In this study, a new discriminative learning framework, called soft margin estimation (SME), is proposed for estimating the parameters of continuous density hidden Markov models (HMMs). The proposed method makes direct use of the successful ideas of margin in support vector machines to improve generalization capability and decision feedback learning in discriminative training to enhance model separation in classifier design. SME directly maximizes the separation of competing models to enhance the testing samples to approach a correct decision if the deviation from training samples is within a safe margin. Frame and utterance selections are integrated into a unified framework to select the training utterances and frames critical for discriminating competing models. SME offers a flexible and rigorous framework to facilitate the incorporation of new margin-based optimization criteria into HMMs training. The choice of various loss functions is illustrated and different kinds of separation measures are defined under a unified SME framework. SME is also shown to be able to jointly optimize feature extraction and HMMs. Both the generalized probabilistic descent algorithm and the Extended Baum-Welch algorithm are applied to solve SME.

SME has demonstrated its great advantage over other discriminative training methods in several speech recognition tasks. Tested on the TIDIGITS digit recognition task, the proposed SME approach achieves a string accuracy of 99.61%, the best result ever reported in literature. On the 5k-word Wall Street Journal task, SME reduced the word error rate (WER) from 5.06% of MLE models to 4.11%, with relative 19% WER reduction.
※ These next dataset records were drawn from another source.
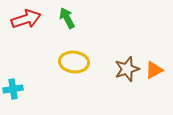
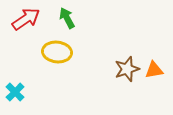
red arrow: rotated 16 degrees counterclockwise
yellow ellipse: moved 17 px left, 10 px up
orange triangle: rotated 18 degrees clockwise
cyan cross: moved 2 px right, 3 px down; rotated 36 degrees counterclockwise
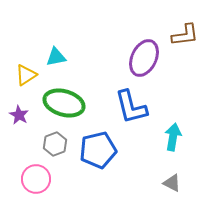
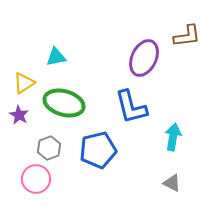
brown L-shape: moved 2 px right, 1 px down
yellow triangle: moved 2 px left, 8 px down
gray hexagon: moved 6 px left, 4 px down
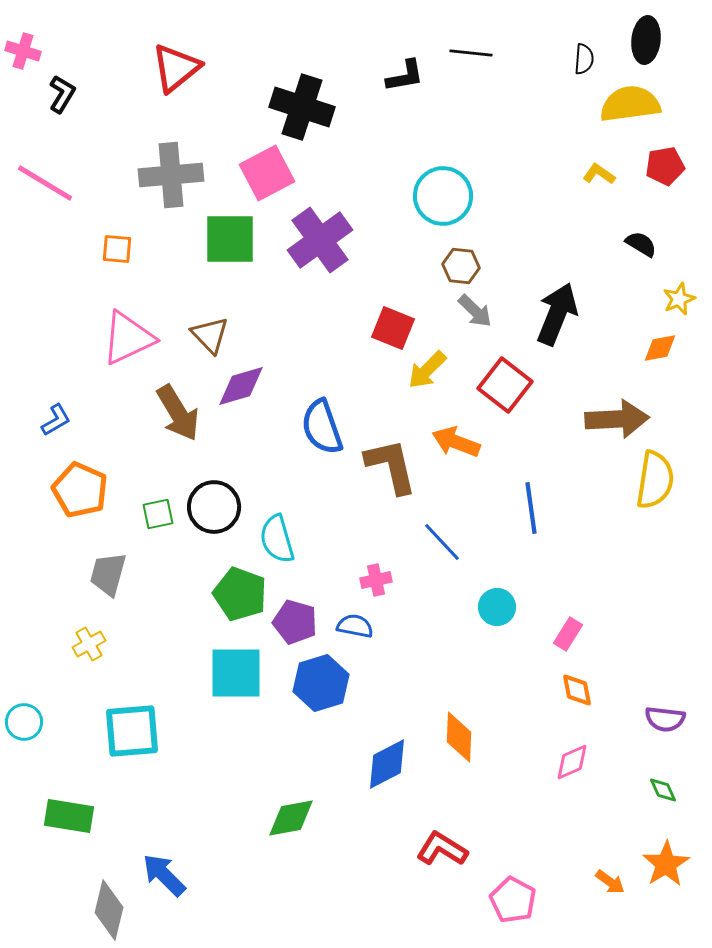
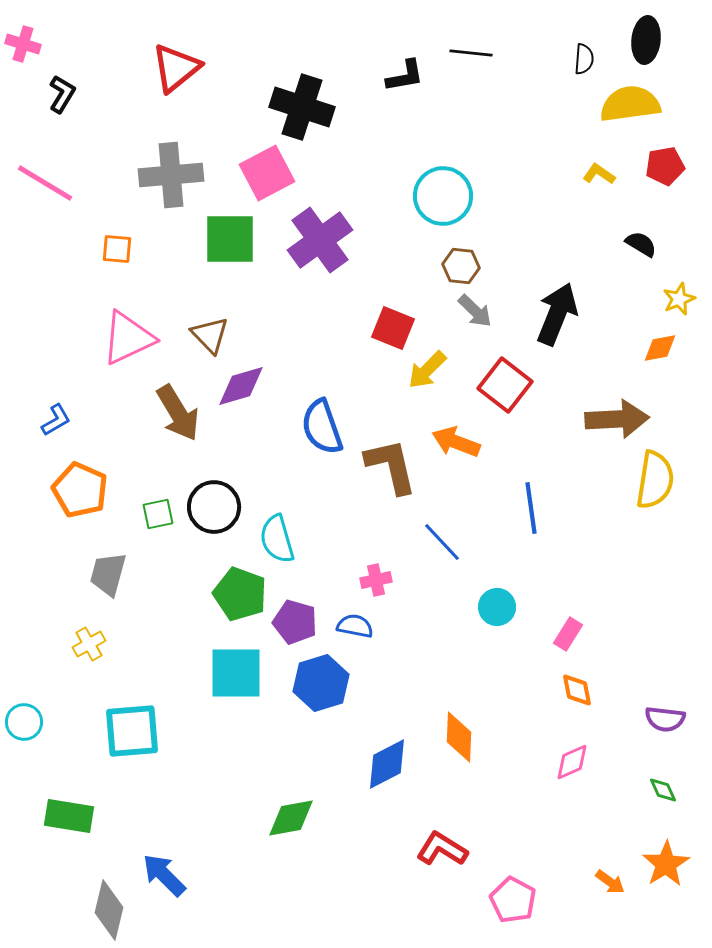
pink cross at (23, 51): moved 7 px up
The generalization of SME was also well demonstrated on the Aurora 2 robust speech recognition task, with around 30% relative WER reduction from the clean-trained baseline.

Speaker Details

Jinyu Li received the B. Eng and M. Eng degrees in electrical engineering and information system from University of Science and Technology of China (with the highest honor, Guo Moruo Award), in 1997 and 2000, respectively. After working as a researcher in Intel China research center, he started and led the speech recognition research in Anhui USTC iFlytek from 2001 to 2003, which is now the most successful speech company in China. Since 2004, he is a Ph.D. student at the school of electrical and computer engineering, Georgia Institute of Technology, Atlanta, U.S. He is the winner of Colonel Oscar P. Cleaver Award for the highest score in Ph.D. prelim test, 2004.Jinyu Li’s major research interests cover several topics in speech recognition, including discriminative training, noise robustness, attribute detector design and spoken language recognition. In these areas, he has already published 16 papers in leading international conferences and journals. He is the winner of the best student paper of Interspeech, 2006.